Electron micrograph of a freeze fracture of a spine on a hippocampal pyramidal neuron.

Unfortunately, as with ultrathin section electron microscopy, the entire 3D structure of a dendritic spine along with its intracellular components cannot be readily determined from the imaged surface.

References:

• Sandri C, Van Buren JM, Akert K (1977) Membrane Morphology of the Vertebrate Nervous System. A Study with Freeze-etch Technique. Progress in Brain Research, Volume 46, Elsevier Scientific: Amsterdam.       
• Harris KM, Landis DMD (1986) Membrane structure at synaptic junctions in area CA1 of the rat hippocampus. Neuroscience 19:857-872. (PDF)

Serial Section Electron Microscopy and Three-Dimensional Reconstruction

To overcome the limitations of the inherent two-dimensional nature of electron microscopy, sections can be cut serially from a tissue block.

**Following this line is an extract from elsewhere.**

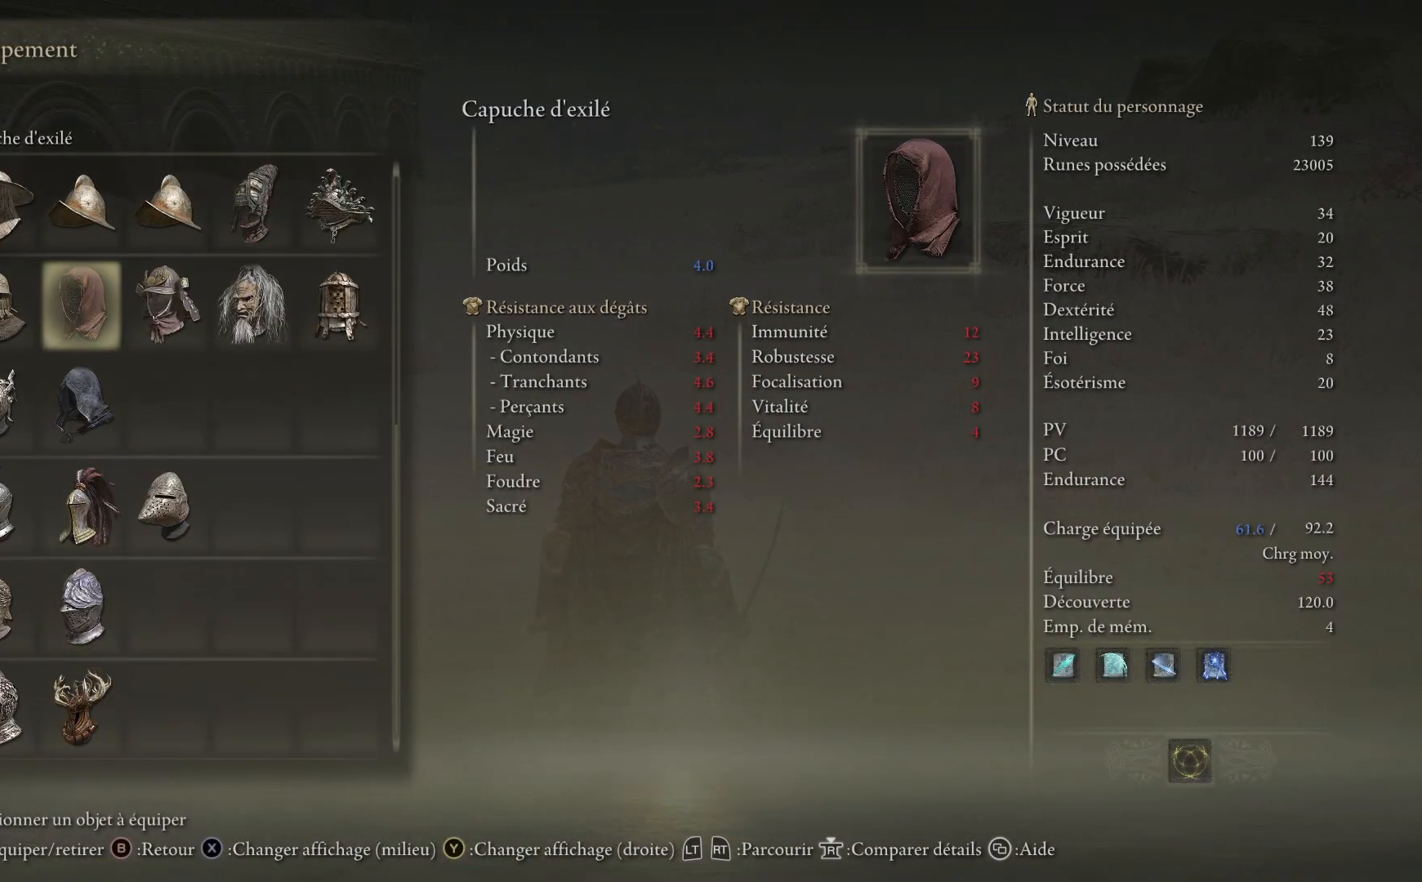
{"buttons": [], "left_stick": "center", "right_stick": "center", "events": [[33, "DPAD_DOWN", "down"], [167, "DPAD_DOWN", "up"]]}
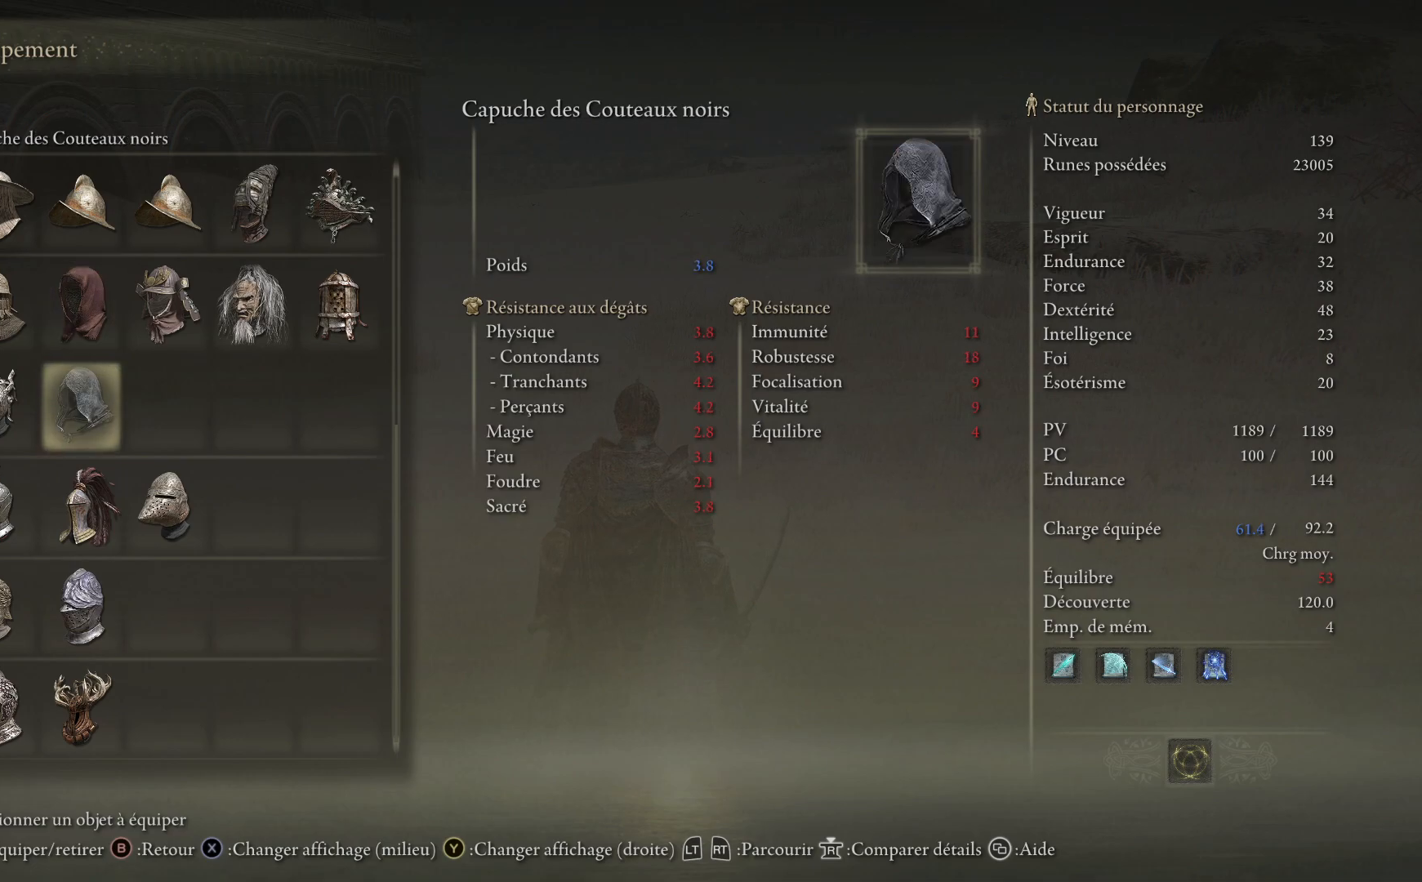
{"buttons": [], "left_stick": "center", "right_stick": "center", "events": []}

Each section contains a portion of the original structure that can be separately imaged with transmission electron microscopy. The problem then becomes how to reconstruct the three-dimensional structure from these section images.

In the pre-computer era, tracings of sectioned objects were transferred to physical material and assembled, or graphically drawn by hand. Now mostly computer-assisted reconstructions are produced, like the ones in this website, which were produced with the aid of the software developed in our laboratory (see Software).

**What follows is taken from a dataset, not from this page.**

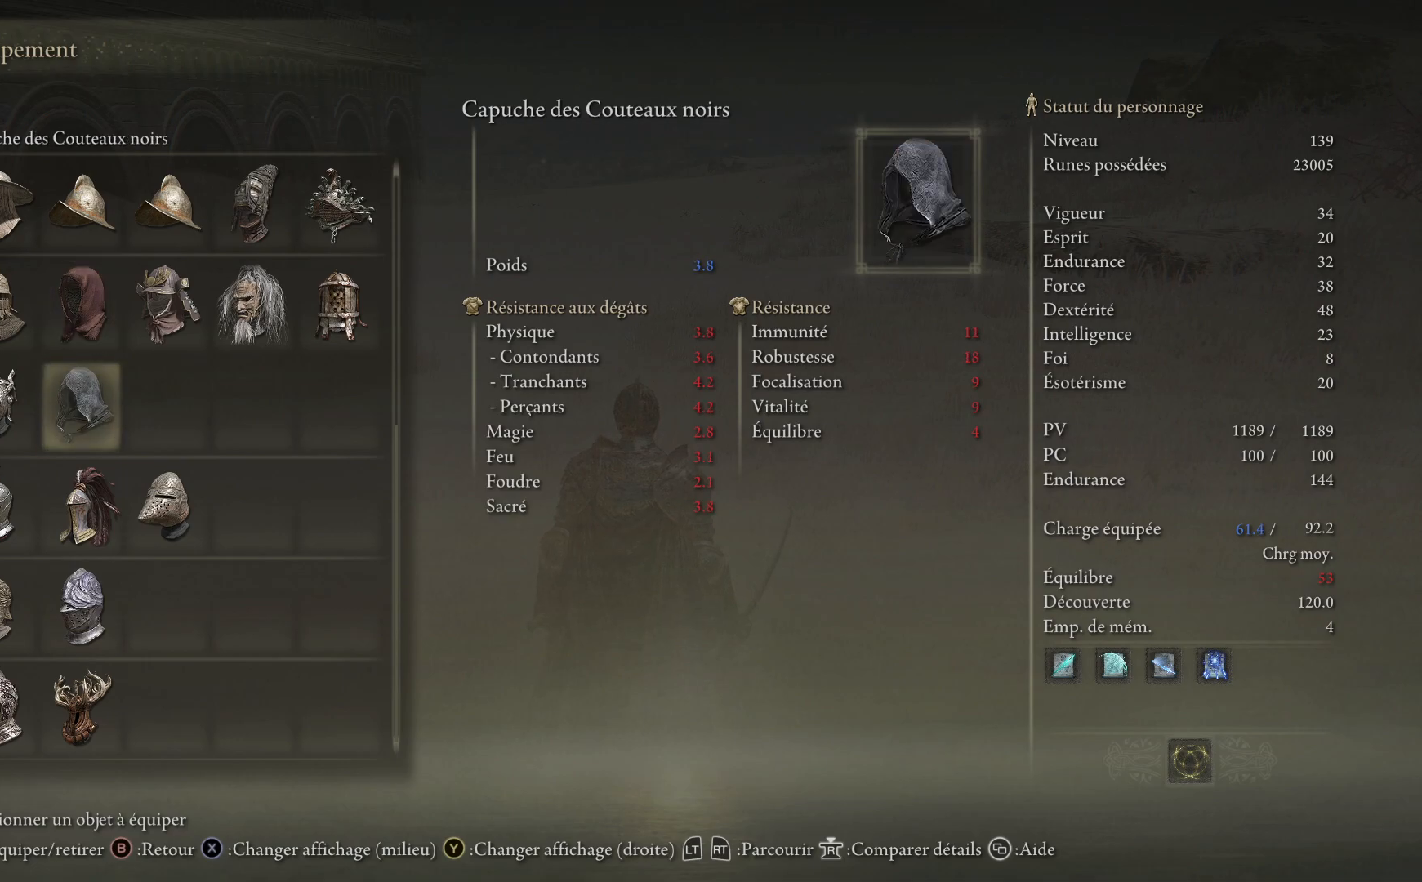
{"buttons": [], "left_stick": "center", "right_stick": "center", "events": []}
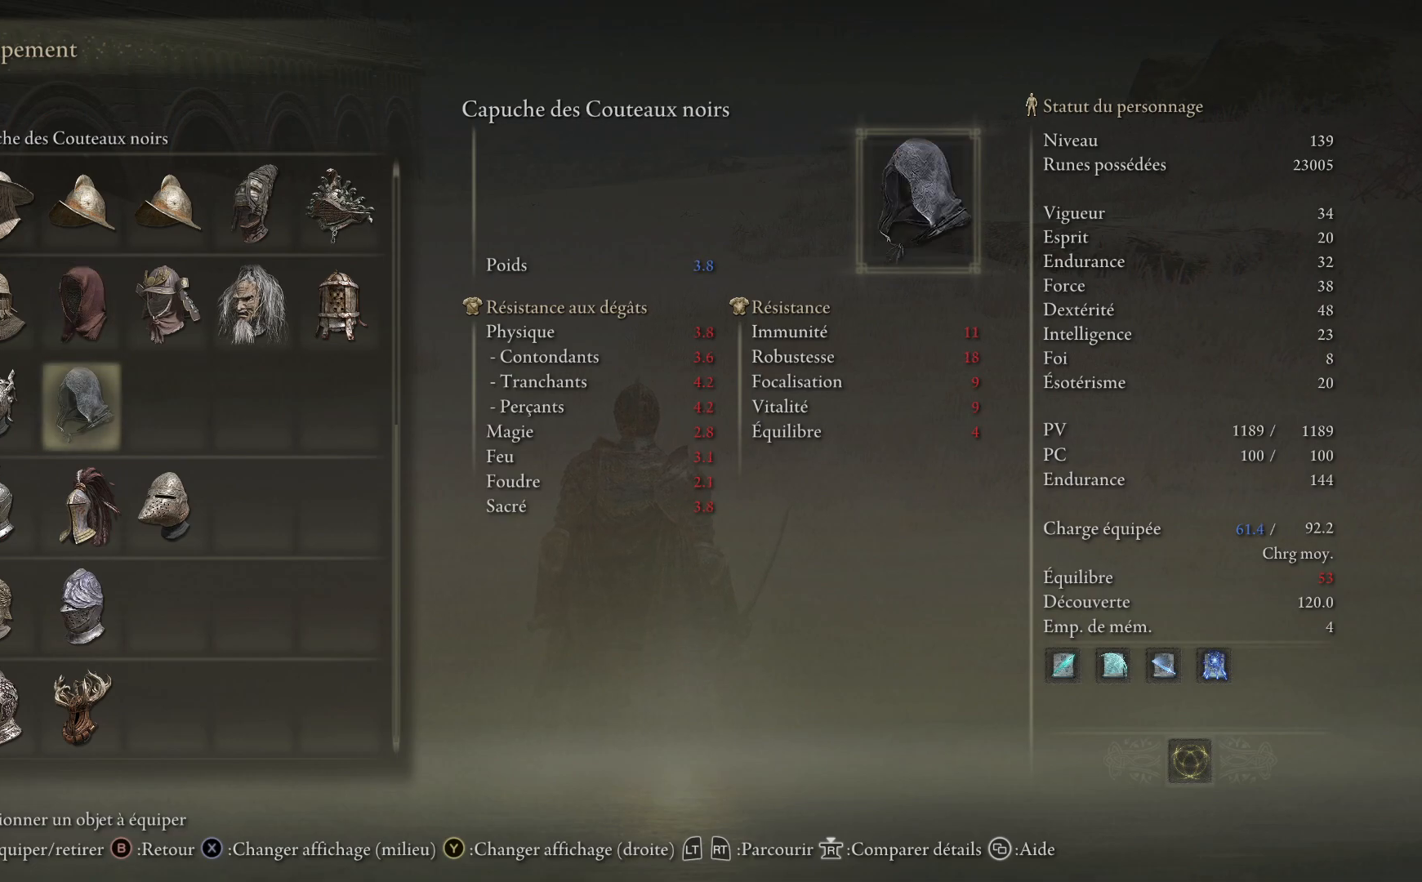
{"buttons": ["R1"], "left_stick": "center", "right_stick": "center", "events": [[500, "R1", "down"]]}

A realigned stack of serial section electron micrographs reconstructs a volume of neuropil from the hippocampus. 

References:

• Spacek J (1971) Three-dimensional reconstructions of astroglia and oligodendroglia cells. Z Zellforsch Mikrosk Anat. 112:430-442. 
• Spacek J, Lieberman AR (1974) Three-dimensional reconstruction in electron microscopy of the central nervous system. Sbor.ved. praci Hradec Kralove 17:203-222.     
• Spacek J, Hartmann M (1983) Three-dimensional analysis of dendritic spines. I. Quantitative observations related to dendritic spine and synaptic morphology in cerebral and cerebellar cortices. Anat. Embryol. 167:289-310. 
• Harris KM, Stevens JK (1988) Study of dendritic spines by serial electron microscopy and three-dimensional reconstructions. In: Intrinsic determinants of neuronal form and function. Neurology and Neurobiology Volume 37 (Lasek RJ, Black MM eds), pp 179-199. New York: Alan R. Liss. (PDF)                            
• Harris KM (1994) Serial electron microscopy as an alternative or complement to confocal microscopy for the study of synapses and dendritic spines in the central nervous system. In: Three-dimensional confocal microscopy: volume investigation of biological specimens (Stevens JK, Mills LR, Trogadis JE eds), pp 421-445. New York: Academic Press, Inc. (PDF) 
• Fiala JC, Harris KM (2001) Extending unbiased stereology of brain ultrastructure to three-dimensional volumes. Journal of the American Medical Informatics Association. 8(1):1-16. (PDF) 
• Fiala JC, Harris KM (2002) Computer-based alignment and reconstruction of serial sections. Microscopy and Analysis. USA Edition. 52:5-7. (PDF) 
• Fiala JC (2002) Three-dimensional structure of synapses in the brain and on the web. Proceedings of the 2002 International Joint Conference on Neural Networks, May 12-17, Honolulu, Hawaii, pp. 1-4.